_Your objective_
Write out every record exactly as it appears. Skip the pictures.

═════ The records

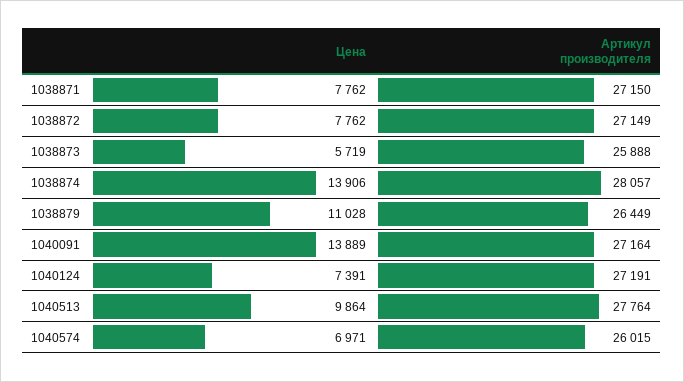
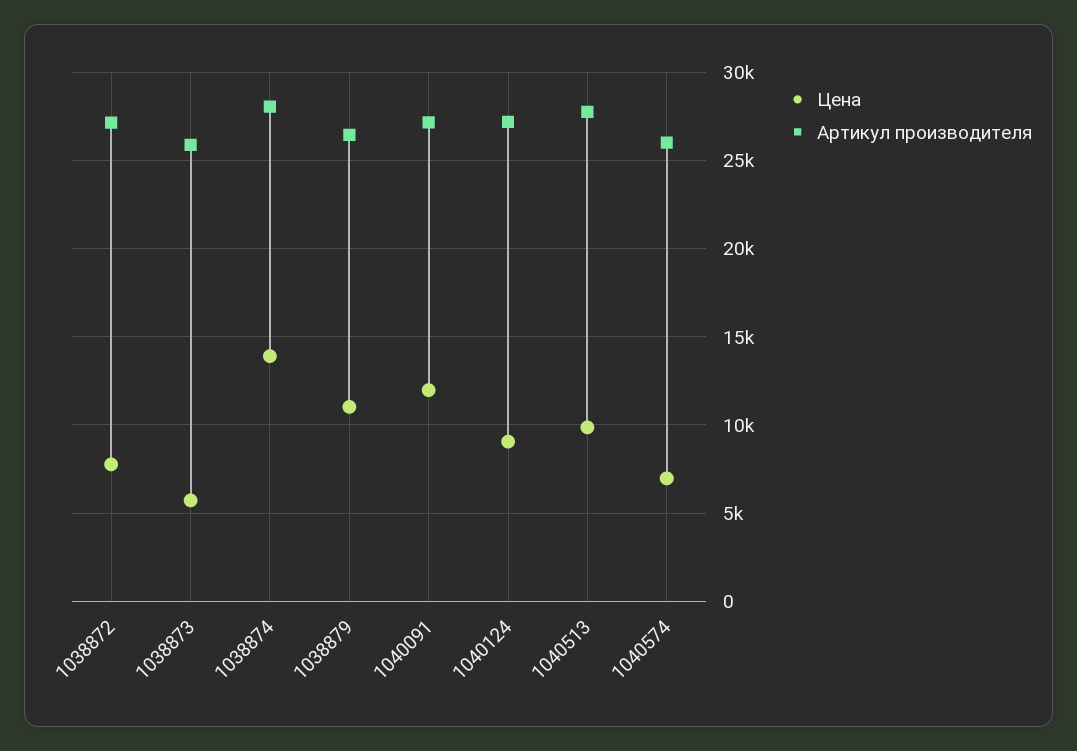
  {
    "Цена": {
-     "1038871": 7762,
      "1038872": 7762,
      "1038873": 5719,
      "1038874": 13906,
      "1038879": 11028,
-     "1040091": 13889,
+     "1040091": 12000,
-     "1040124": 7391,
+     "1040124": 9000,
      "1040513": 9864,
      "1040574": 6971
    },
    "Артикул производителя": {
-     "1038871": 27150,
      "1038872": 27149,
      "1038873": 25888,
      "1038874": 28057,
      "1038879": 26449,
      "1040091": 27164,
      "1040124": 27191,
      "1040513": 27764,
      "1040574": 26015
    }
  }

══════════

_Exercise output_
  {
    "Цена": {
-     "1038871": 7762,
      "1038872": 7762,
      "1038873": 5719,
      "1038874": 13906,
      "1038879": 11028,
-     "1040091": 13889,
+     "1040091": 12000,
-     "1040124": 7391,
+     "1040124": 9000,
      "1040513": 9864,
      "1040574": 6971
    },
    "Артикул производителя": {
-     "1038871": 27150,
      "1038872": 27149,
      "1038873": 25888,
      "1038874": 28057,
      "1038879": 26449,
      "1040091": 27164,
      "1040124": 27191,
      "1040513": 27764,
      "1040574": 26015
    }
  }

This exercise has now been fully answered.